People mourn the loss of George Floyd at St. Cloud memorial
SAINT CLOUD — More than 100 hundred people showed up to pay their respects to George Floyd around 5 p.m. Friday at Lake George here for a memorial organized by UniteCloud, a social justice organization based in St. Cloud that seeks to foster a more empathetic community.
Floyd lost his life Monday at the hands of former Minneapolis police officer Derek Chauvin, who has since been arrested and charged with 3rd degree murder and manslaughter.
The mood at the memorial was solemn with several people leaving flowers, balloons, cards and posters that will be brought to Floyd’s Minneapolis memorial by UniteCloud.
“It’s been a rough 24 to 48 hours,” Hani Jacobson, a St. Cloud school board candidate for ISD 742 said. “Our community has really come together and it’s really been overwhelming to see the amount of support and love [from] people that don’t normally support things like this come out and condemn it.”
Jacobson said her sister, Ayan Omar, and her were up until 5 a.m. this morning and that they were angry after a questionable news conference by members of the Department of Justice, FBI and the Hennepin County Attorney’s office yesterday that largely led nowhere and featured Hennepin County Attorney Mike Freeman comments about possible evidence that would not lead to charges against Chauvin.
Freeman later retracted those statements but it had already done damage, as reflected in the civil disturbance in the Twin Cities last night.
“What was the point of all of that?” Jacobson, who is also a former board member of UniteCloud, said. “We’re hurt and we’re tired.”
Jacobson said maybe the nation is at a crossroads where people can see her community’s pain and start making systemic changes to better society.
For people not in that community that want to help, Jacobson said she wants to see more discussions between friends and family members that say racially inappropriate things.
Once that happens, more systemic changes can start to take hold like fighting for housing equality, job wages and health inequity, according to Jacobson.
Chauvin’s arrest was announced Friday afternoon, following a night that saw the Minneapolis' Third Precinct building overrun by protestors and lit on fire.
Omar said she said she has mixed emotions about what transpired in the Twin Cities the previous three nights.
Omar was particularly concerned with small local businesses, many of them minority-owned, that saw looting and vandalism but she understands the emotions invested in the riots and the police response or lack thereof.
“It’s so awkward because you’re like, ‘Where are the police?’ and then you’re thinking ‘No, they shouldn’t be there,’” Omar said. “How do you respond? It’s such an awkward emotion and I don’t know how to describe it. I think they’re doing what they can with what they have.”
As far as the officer’s arrest, “It’s a first step in a good direction,” Jacobson said. “Obviously we want to see the other three officers get arrested and we want to see convictions.”

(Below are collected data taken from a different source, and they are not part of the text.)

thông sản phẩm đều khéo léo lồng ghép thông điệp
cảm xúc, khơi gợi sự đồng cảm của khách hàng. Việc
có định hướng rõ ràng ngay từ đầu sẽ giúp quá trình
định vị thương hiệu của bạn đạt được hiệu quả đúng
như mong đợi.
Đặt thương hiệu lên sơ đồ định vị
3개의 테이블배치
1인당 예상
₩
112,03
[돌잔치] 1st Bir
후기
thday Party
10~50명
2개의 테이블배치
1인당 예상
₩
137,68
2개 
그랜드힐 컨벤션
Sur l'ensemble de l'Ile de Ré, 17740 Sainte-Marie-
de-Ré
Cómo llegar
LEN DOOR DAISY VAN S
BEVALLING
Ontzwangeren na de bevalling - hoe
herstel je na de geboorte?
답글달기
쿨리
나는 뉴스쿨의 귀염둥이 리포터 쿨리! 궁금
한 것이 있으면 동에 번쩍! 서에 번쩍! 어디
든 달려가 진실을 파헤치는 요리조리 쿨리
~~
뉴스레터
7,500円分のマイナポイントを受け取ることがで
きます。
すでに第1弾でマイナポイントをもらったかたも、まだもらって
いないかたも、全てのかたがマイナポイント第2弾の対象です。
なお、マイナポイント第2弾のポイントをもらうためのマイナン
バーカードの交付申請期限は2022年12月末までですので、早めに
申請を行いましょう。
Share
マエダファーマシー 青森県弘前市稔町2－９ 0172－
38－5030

Jacobson said what they’re looking for is transparency and accountability.
“Like the prosecutor said (Wednesday), it’s hard to hold a cop accountable for murder. Why?” Jacobson said.

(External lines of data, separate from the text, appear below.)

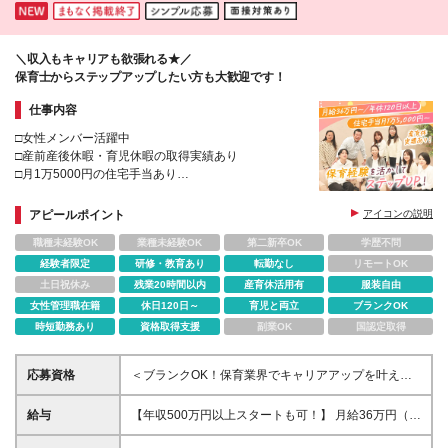
＼収入もキャリアも欲張れる★／
保育士からステップアップしたい方も大歓迎です！
仕事内容
□女性メンバー活躍中
□産前産後休暇・育児休暇の取得実績あり
□月1万5000円の住宅手当あり
□タブレットを活用し事務作業を削減
アピールポイント
アイコンの説明
職種未経験OK
業種未経験OK
第二新卒OK
学歴不問
経験者限定
研修・教育あり
転勤なし
リモートOK
土日祝休み
残業20時間以内
産育休活用有
服装自由
女性管理職在籍
休日120日～
育児と両立
ブランクOK
時短勤務あり
資格取得支援
副業OK
国認定取得
応募資格
＜ブランクOK！保育業界でキャリアアップを叶えた
い方は大歓迎＞ ☆スーパーバイザーの経験がない方
も歓迎します！ ＜必須＞ ◆保育士資格 ◆保育園、幼
給与
【年収500万円以上スタートも可！】 月給36万円（一
稚園、学童など（認可・認可外問わず）での実務経験
律手当含む）～＋賞与年2回） ★賞与年2回／昇給年1
（3年以上） ◆基本的なPCスキル（Excel・Word等）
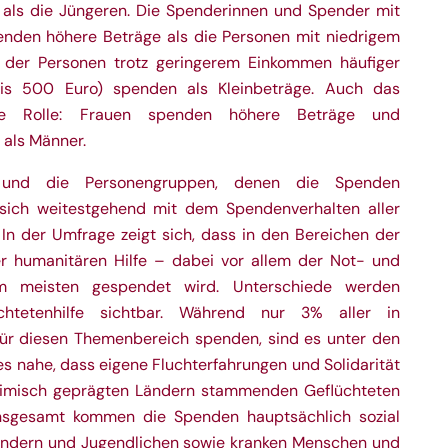
 als die Jüngeren. Die Spenderinnen und Spender mit
den höhere Beträge als die Personen mit niedrigem
 der Personen trotz geringerem Einkommen häufiger
bis 500 Euro) spenden als Kleinbeträge. Auch das
ine Rolle: Frauen spenden höhere Beträge und
 als Männer.
 und die Personengruppen, denen die Spenden
ich weitestgehend mit dem Spendenverhalten aller
 In der Umfrage zeigt sich, dass in den Bereichen der
r humanitären Hilfe – dabei vor allem der Not- und
am meisten gespendet wird. Unterschiede werden
üchtetenhilfe sichtbar. Während nur 3% aller in
ür diesen Themenbereich spenden, sind es unter den
 es nahe, dass eigene Fluchterfahrungen und Solidarität
limisch geprägten Ländern stammenden Geflüchteten
Insgesamt kommen die Spenden hauptsächlich sozial
ndern und Jugendlichen sowie kranken Menschen und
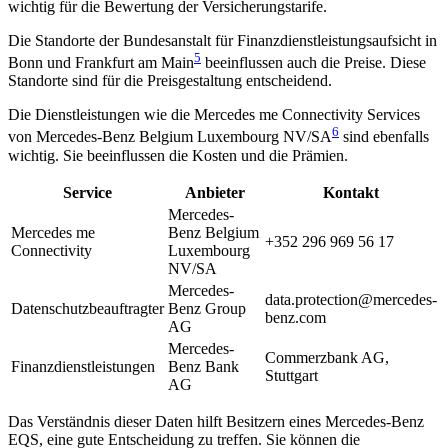
wichtig für die Bewertung der Versicherungstarife.
Die Standorte der Bundesanstalt für Finanzdienstleistungsaufsicht in
5
Bonn und Frankfurt am Main
beeinflussen auch die Preise. Diese
Standorte sind für die Preisgestaltung entscheidend.
Die Dienstleistungen wie die Mercedes me Connectivity Services
6
von Mercedes-Benz Belgium Luxembourg NV/SA
sind ebenfalls
wichtig. Sie beeinflussen die Kosten und die Prämien.
Service
Anbieter
Kontakt
Mercedes-
Mercedes me
Benz Belgium
+352 296 969 56 17
Connectivity
Luxembourg
NV/SA
Mercedes-
data.protection@mercedes-
Datenschutzbeauftragter
Benz Group
benz.com
AG
Mercedes-
Commerzbank AG,
Finanzdienstleistungen
Benz Bank
Stuttgart
AG
Das Verständnis dieser Daten hilft Besitzern eines Mercedes-Benz
EQS, eine gute Entscheidung zu treffen. Sie können die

Omar said more stringent vetting of police officers is needed as well as proper resources to support them.
“Being a police officer isn’t easy, I get it, I’m a teacher. Any public service isn’t easy,” Omar said. “What are we doing as a system to make sure that [the police] don’t feel like their backs are against the wall?”
The video of Floyd’s death has been played on TV and social media an incalculable number of times. In it, you see Chauvin with his knee on Floyd’s neck for over 8 minutes as Floyd struggles to breath under Chauvin’s weight.

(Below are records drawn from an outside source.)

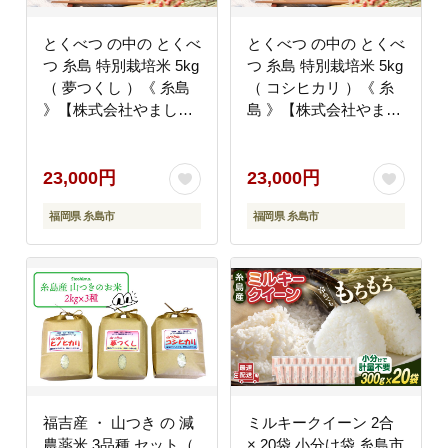
とくべつ の中の とくべ
とくべつ の中の とくべ
つ 糸島 特別栽培米 5kg
つ 糸島 特別栽培米 5kg
（ 夢つくし ）《 糸島
（ コシヒカリ ）《 糸
》【株式会社やまし
島 》【株式会社やまし
た】 [ARJ008]
た】 [ARJ005]
23,000円
23,000円
福岡県 糸島市
福岡県 糸島市
福吉産 ・ 山つき の 減
ミルキークイーン 2合
農薬米 3品種 セット（
× 20袋 小分け袋 糸島市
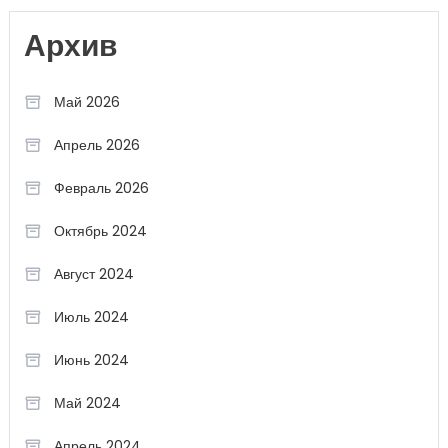
Архив
Май 2026
Апрель 2026
Февраль 2026
Октябрь 2024
Август 2024
Июль 2024
Июнь 2024
Май 2024
Апрель 2024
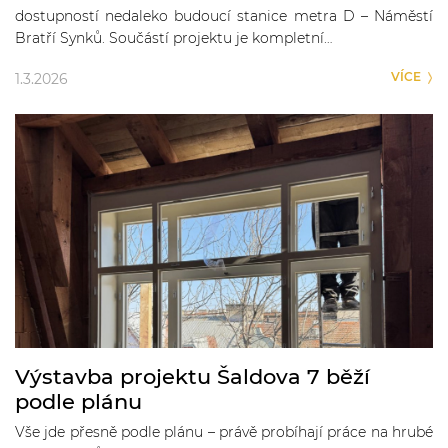
dostupností nedaleko budoucí stanice metra D – Náměstí
Bratří Synků. Součástí projektu je kompletní…
VÍCE
1.3.2026
Výstavba projektu Šaldova 7 běží
podle plánu
Vše jde přesně podle plánu – právě probíhají práce na hrubé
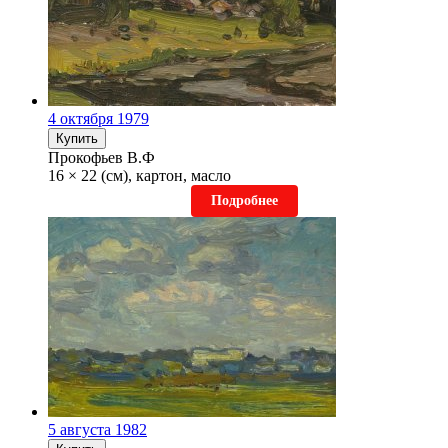
4 октября 1979
Купить
Прокофьев В.Ф
16 × 22 (см), картон, масло
Подробнее
5 августа 1982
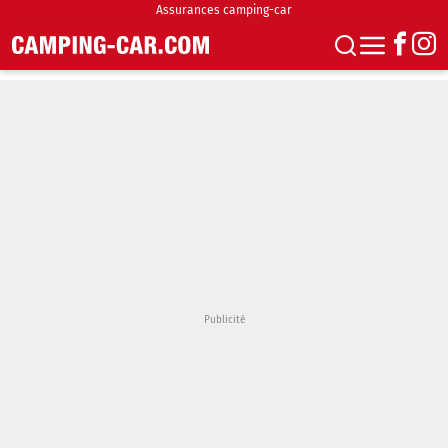
Assurances camping-car
S'abonner
Boutique
Newsletter
Annonces
Podcasts
Vidéos
Actualités
Essais
Accueil & stationnement
Accessoires
Achat & vente
Fourgons & Vans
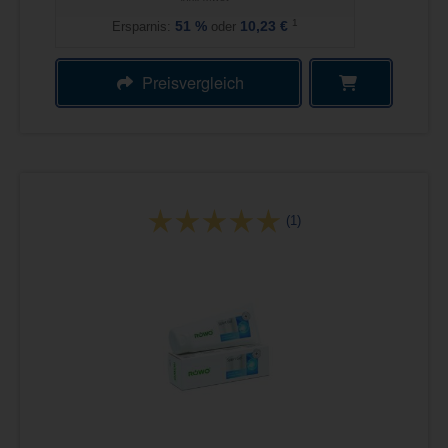
1
Ersparnis:
51
%
oder
10,23 €
Preisvergleich
(1)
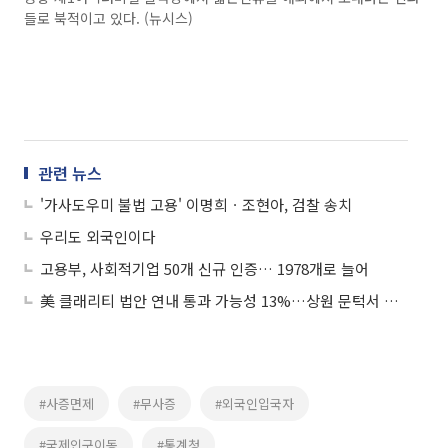
들로 북적이고 있다. (뉴시스)
관련 뉴스
'가사도우미 불법 고용' 이명희ㆍ조현아, 검찰 송치
우리도 외국인이다
고용부, 사회적기업 50개 신규 인증… 1978개로 늘어
美 클래리티 법안 연내 통과 가능성 13%…상원 문턱서 제동
#사증면제
#무사증
#외국인입국자
#국제인구이동
#통계청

“I watched that video and I was shocked to see how the officer did not even value the life of a man who’s pleading and begging just for a simple breath,” Omar said. “That’s a human being.”
The protest was non-violent and designed to be so, according to an email sent from UniteCloud. They were in talks with the St. Cloud Police Department as well as the Minnesota National Guard about any potential threats, of which there were none. There were plans put in place in case rioters made their way up to St. Cloud from the Twin Cities.
Those gathered marched through downtown St. Cloud, where some businesses had shut down preemptively, before eventually making their way back to Lake George.
“It’s going to take good white people and it’s going to take good cops to dismantle this system that’s so corrupt and so repetitive,” Omar said. “It’s like a broken record and it’s exhausting.”